Five Officers Stripped Of Ranks, Demoted Following Incident With Unruly Inmate
POSTED: 5:57 pm EDT April 14, 2004
UPDATED: 6:25 pm EDT April 14, 2004
BOSTON -- The union representing nearly 5,000 correction officers in Massachusetts said it is considering a strike vote to protest the demotion of five officers and the firing of another at the prison where defrocked priest John Geoghan was killed.
Steven Kennaway, president of the Massachusetts Correction Officers Federated Union, said Wednesday that the firing and demotions came in response to an incident with an inmate Jan. 28 at the Souza-Baranowski Correction Center in Shirley. The officers also were transferred to other prisons.
Kennaway said an inmate who was being escorted to the prison's health services unit kicked an officer in the groin. He was then subdued by six guards, who held him down on a gurney as he thrashed his legs, Kennaway said. The inmate received a black eye and two small lacerations near his eye, Kennaway said.
Kennaway said the union was informed Tuesday that two lieutenants and three sergeants were stripped of their ranks and demoted after an investigation by the Department of Correction's internal affairs division found that they engaged in misconduct and were unable to account for how the inmate received his injury.
The officer who was kicked in the groin was fired, Kennaway said, because the investigation determined that he gave the inmate his injury.
Justin Latini, a spokesman for the Department of Correction, said he was unaware of the details of the incident and could not immediately comment.
Geoghan was beaten and strangled to death last summer, allegedly by another inmate in the protective custody unit at Souza-Baranowski. An investigation found that a handful of guards at MCI-Concord harassed and wrote trumped-up disciplinary reports that prompted Geoghan's transfer to the dangerous inmate unit where he was killed.
"Ever since Geoghan got killed ... there is a dramatic shift in policy," Kennaway said.
"Now, our officers are no longer allowed to utilize instinct when dealing with issues of force.
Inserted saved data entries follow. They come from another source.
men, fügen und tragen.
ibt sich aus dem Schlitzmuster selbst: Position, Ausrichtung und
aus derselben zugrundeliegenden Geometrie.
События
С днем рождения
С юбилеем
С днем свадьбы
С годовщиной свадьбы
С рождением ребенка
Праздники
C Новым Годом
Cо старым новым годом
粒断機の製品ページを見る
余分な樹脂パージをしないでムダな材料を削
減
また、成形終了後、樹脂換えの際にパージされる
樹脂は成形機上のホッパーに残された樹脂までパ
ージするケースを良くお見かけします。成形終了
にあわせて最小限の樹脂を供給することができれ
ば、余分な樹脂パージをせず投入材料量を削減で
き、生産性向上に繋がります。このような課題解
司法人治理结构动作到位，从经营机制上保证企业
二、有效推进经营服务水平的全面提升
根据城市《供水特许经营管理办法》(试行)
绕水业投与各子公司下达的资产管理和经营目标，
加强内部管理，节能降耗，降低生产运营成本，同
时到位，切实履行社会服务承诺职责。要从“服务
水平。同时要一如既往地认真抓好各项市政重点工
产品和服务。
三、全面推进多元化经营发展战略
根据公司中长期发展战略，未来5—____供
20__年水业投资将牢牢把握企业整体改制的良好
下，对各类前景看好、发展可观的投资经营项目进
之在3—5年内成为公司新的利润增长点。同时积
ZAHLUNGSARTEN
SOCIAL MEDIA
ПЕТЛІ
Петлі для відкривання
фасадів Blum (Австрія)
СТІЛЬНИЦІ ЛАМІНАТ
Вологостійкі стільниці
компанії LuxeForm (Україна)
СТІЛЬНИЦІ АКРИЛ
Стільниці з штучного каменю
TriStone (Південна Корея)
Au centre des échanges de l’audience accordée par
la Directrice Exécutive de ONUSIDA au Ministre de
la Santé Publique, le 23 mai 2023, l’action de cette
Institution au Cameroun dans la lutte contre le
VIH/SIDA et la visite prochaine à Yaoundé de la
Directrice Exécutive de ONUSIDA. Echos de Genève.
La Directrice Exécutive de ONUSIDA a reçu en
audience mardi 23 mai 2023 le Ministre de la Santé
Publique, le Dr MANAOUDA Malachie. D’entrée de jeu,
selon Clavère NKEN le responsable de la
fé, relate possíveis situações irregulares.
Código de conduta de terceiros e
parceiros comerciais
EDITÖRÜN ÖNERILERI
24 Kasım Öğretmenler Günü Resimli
They have to now consider what an outside person would think is necessary or prudent, not what the officer on the scene would think necessary or prudent."
He said union officials are considering calling for a strike vote within the next two weeks to protest the guards' treatment.
"We are going to send a message to this department - my people are not going to be subjected to this kind of inmate coddling just so they (corrections officials) won't be the subject of investigations in the future."